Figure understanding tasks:
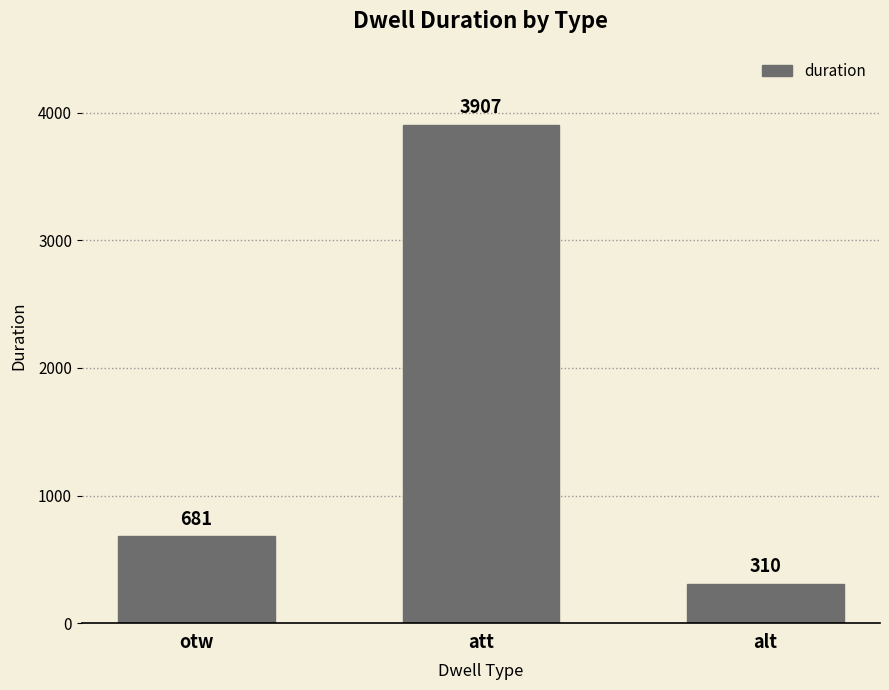

Reading left to right, list all the values displayed in this chart.

otw=681	att=3907	alt=310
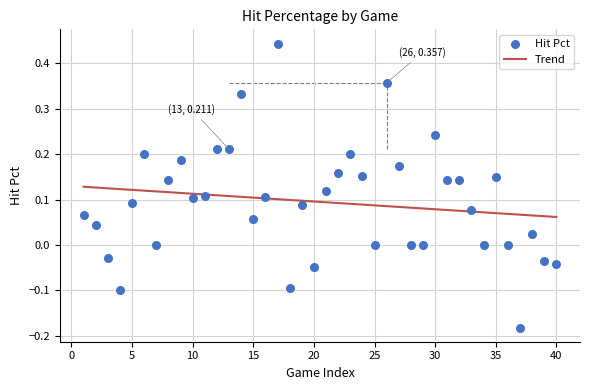

What is the range of Y values (max minus min)?

0.6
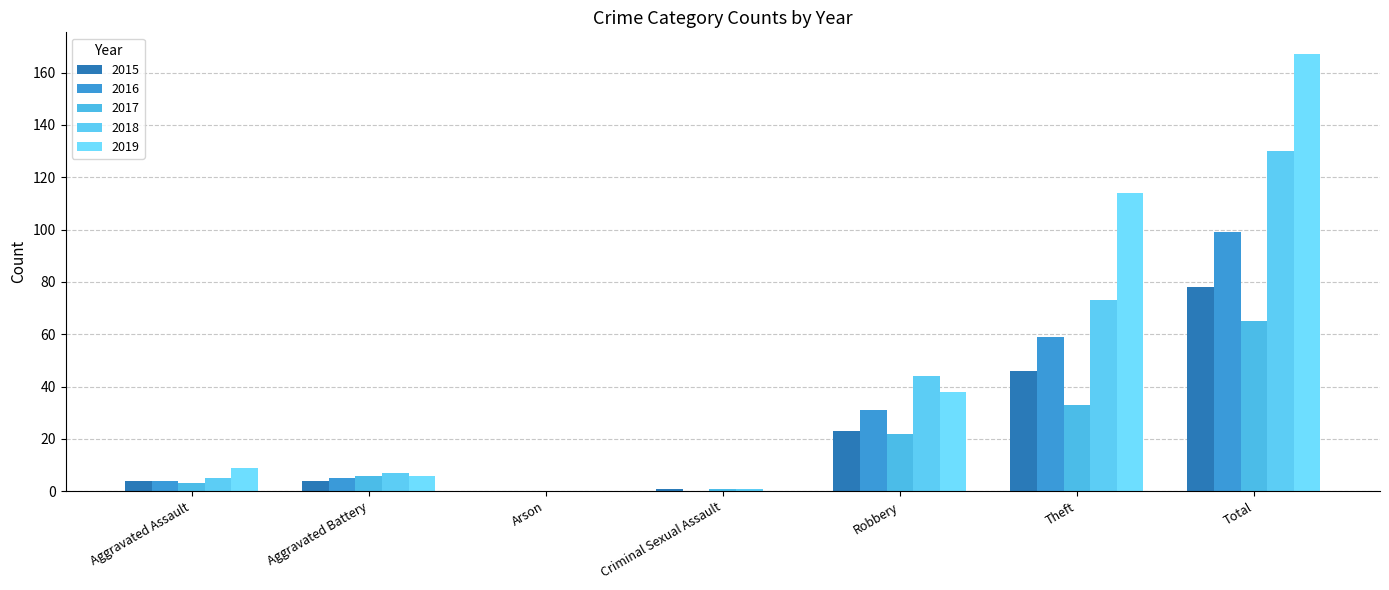

At which category is the sum across all series the highest?

Total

# [About this exercise]
Arrange every line of the listing above as a Markdown table with the columns "Row" and "Line", omitting blank lines. Leave the pictures out of the answer.

# [Answer to this problem]
| Row | Line |
|---|---|
| 1 | Reading left to right, list all the values displayed in this chart. |
| 2 | otw=681	att=3907	alt=310 |
| 3 | What is the range of Y values (max minus min)? |
| 4 | 0.6 |
| 5 | At which category is the sum across all series the highest? |
| 6 | Total |